- **Data to process**:
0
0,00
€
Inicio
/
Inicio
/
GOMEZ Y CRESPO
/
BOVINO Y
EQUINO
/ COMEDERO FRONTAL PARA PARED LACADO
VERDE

* * *

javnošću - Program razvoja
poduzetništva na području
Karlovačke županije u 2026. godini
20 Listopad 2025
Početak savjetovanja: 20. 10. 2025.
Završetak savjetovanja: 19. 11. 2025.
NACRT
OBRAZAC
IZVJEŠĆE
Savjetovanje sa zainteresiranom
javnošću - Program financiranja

- **Required work**: Reproduce word for word the text from the entries above, beginning at the line that contains "javnošću - Program razvoja" and stopping after the line that contains "javnošću - Program financiranja".

- **Task output**:
javnošću - Program razvoja
poduzetništva na području
Karlovačke županije u 2026. godini
20 Listopad 2025
Početak savjetovanja: 20. 10. 2025.
Završetak savjetovanja: 19. 11. 2025.
NACRT
OBRAZAC
IZVJEŠĆE
Savjetovanje sa zainteresiranom
javnošću - Program financiranja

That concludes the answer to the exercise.